Smishing is a term used to describe phishing tactics committed solely through text message. It most commonly occurs with scammers acquiring spoofed phone numbers and sending out mass messages featuring malicious links or directions. The same tactics applied to voice calls is referred to as vishing.
Baiting is an easy trap to fall into because the scammers lure users into sharing sensitive information by offering something of value in return. These social engineering attacks can be as simple as a pop-up ad that offers free episodes of your favorite television show that, if clicked, infect your computer with data-scraping malware.
Pretexting involves using existing roles or titles to create believable scenarios for manipulation. This can include someone impersonating a member of law enforcement, a tax official, sweepstake organizer, or someone else who you’d be more likely to trust with personal information.
A famous example of this would be when intelligence consultant Edward Snowden told his colleagues that, as systems administrator, he needed their passwords to perform maintenance and then proceeded to acquire confidential NSA documents using that access.
Business Email Compromise (BEC) is a social engineering tactic that involves someone pretending to be a company executive with financial decision making powers. Impersonation and account compromise are the main types of BEC that companies face. Once a business account is compromised, scammers can trick employees into carrying out financial requests like wire transfers or bank detail updates.

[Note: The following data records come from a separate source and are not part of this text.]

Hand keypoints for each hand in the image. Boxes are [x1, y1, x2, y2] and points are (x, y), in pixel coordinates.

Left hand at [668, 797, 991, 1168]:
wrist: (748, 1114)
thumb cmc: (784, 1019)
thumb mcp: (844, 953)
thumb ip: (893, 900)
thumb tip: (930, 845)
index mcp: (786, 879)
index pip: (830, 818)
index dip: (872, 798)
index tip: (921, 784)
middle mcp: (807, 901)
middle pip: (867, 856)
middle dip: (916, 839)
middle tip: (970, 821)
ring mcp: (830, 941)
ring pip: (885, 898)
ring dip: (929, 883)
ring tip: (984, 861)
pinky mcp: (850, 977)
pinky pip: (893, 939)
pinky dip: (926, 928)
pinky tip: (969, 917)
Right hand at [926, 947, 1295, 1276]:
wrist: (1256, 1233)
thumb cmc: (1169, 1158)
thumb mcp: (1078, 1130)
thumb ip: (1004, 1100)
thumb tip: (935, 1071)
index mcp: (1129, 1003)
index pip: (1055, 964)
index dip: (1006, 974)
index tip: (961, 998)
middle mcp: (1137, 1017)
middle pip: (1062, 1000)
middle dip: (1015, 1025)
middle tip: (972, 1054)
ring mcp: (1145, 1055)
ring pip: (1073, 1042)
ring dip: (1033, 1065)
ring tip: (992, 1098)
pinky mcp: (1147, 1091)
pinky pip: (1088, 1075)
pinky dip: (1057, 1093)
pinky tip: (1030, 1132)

Because phishing is the most commonly faced type of social engineering attack, we wanted to point out a few of the biggest red flags found in phishing emails. Knowing these tells will help you be more aware when you’re being targeted so you can protect yourself accordingly.

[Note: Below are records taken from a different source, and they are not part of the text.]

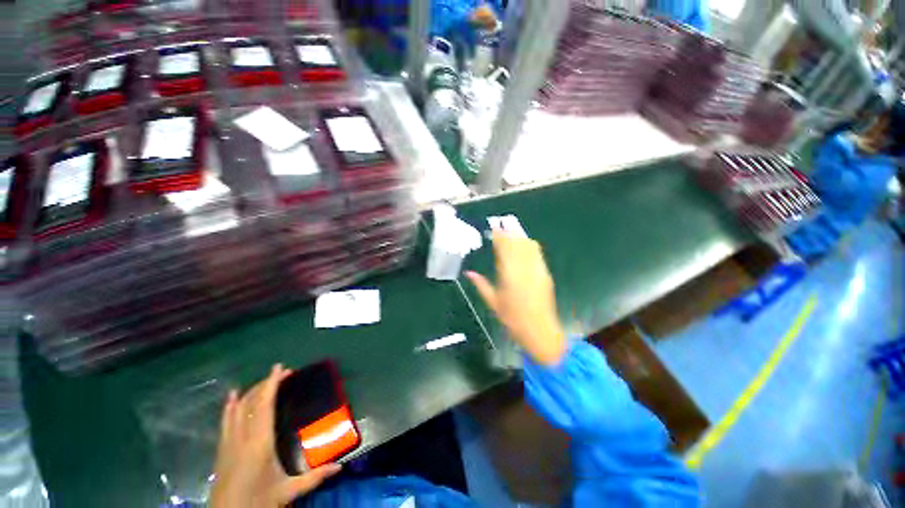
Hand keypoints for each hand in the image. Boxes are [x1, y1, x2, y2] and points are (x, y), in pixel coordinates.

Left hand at [210, 364, 341, 507]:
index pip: (265, 405)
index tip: (281, 367)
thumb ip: (314, 477)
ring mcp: (228, 442)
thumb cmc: (257, 503)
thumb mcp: (288, 491)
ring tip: (264, 381)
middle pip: (251, 401)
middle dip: (266, 384)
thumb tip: (340, 467)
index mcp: (260, 442)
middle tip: (283, 373)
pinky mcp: (221, 449)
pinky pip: (225, 420)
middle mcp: (242, 436)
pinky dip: (230, 406)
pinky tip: (232, 397)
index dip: (272, 384)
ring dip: (251, 391)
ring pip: (237, 408)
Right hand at [466, 231, 566, 365]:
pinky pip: (537, 253)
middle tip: (501, 227)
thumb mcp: (493, 302)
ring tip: (511, 233)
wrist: (539, 330)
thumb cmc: (512, 319)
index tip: (493, 230)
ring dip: (519, 237)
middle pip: (517, 244)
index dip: (498, 237)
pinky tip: (524, 245)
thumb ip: (481, 285)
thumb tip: (468, 273)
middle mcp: (524, 269)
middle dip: (508, 233)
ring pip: (528, 246)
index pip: (504, 249)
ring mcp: (537, 270)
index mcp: (509, 275)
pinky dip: (529, 245)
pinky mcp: (545, 273)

Sometimes it's easier to comprehend risks by having real life context to understand them in. Here are a few notorious real-life social engineering incidents from the last decade:
This is one of the most well known social engineering attacks of recent history. In 2016, targeted spear phishing messages led to the leak of a large number of private Democratic Party emails. These were the emails frequently referenced during the 2016 election season. What hackers did was send out a request for users to change their passwords due to unusual activity. Anyone who clicked the link then had their inboxes ransacked and information stolen.
Celebrity television judge Barbara Corcoran from the business-funding show “Shark Tank” nearly fell victim to a phishing scam in early 2020. A scammer spoofed her assistant's email and sent a request to her accountant with a straightforward request for a real estate renewal payment upwards of $40,000. The only reason she didn't fall victim was because a follow-up email was sent to the proper address asking for clarification. Close call!
In 2019, attackers contacted a finance executive at Toyota Boshoku Corporation, persuading them to change the recipient's bank account information in an upcoming wire transfer. This BEC incident ended up losing the company over 35 million dollars.
Social engineering can take many forms, but by knowing the most common tricks, templates, and triggers, you can protect yourself and your loved one's from financial fraud.
The easiest way to stay safe is by paying attention and staying vigilant–by getting to the bottom of this page, you’ve already made a great start.
This article is for informational purposes only. It is not intended to serve as legal, financial, investment or tax advice or indicate that a specific DCU product or service is right for you. For specific advice about your unique circumstances, you may wish to consult a financial professional.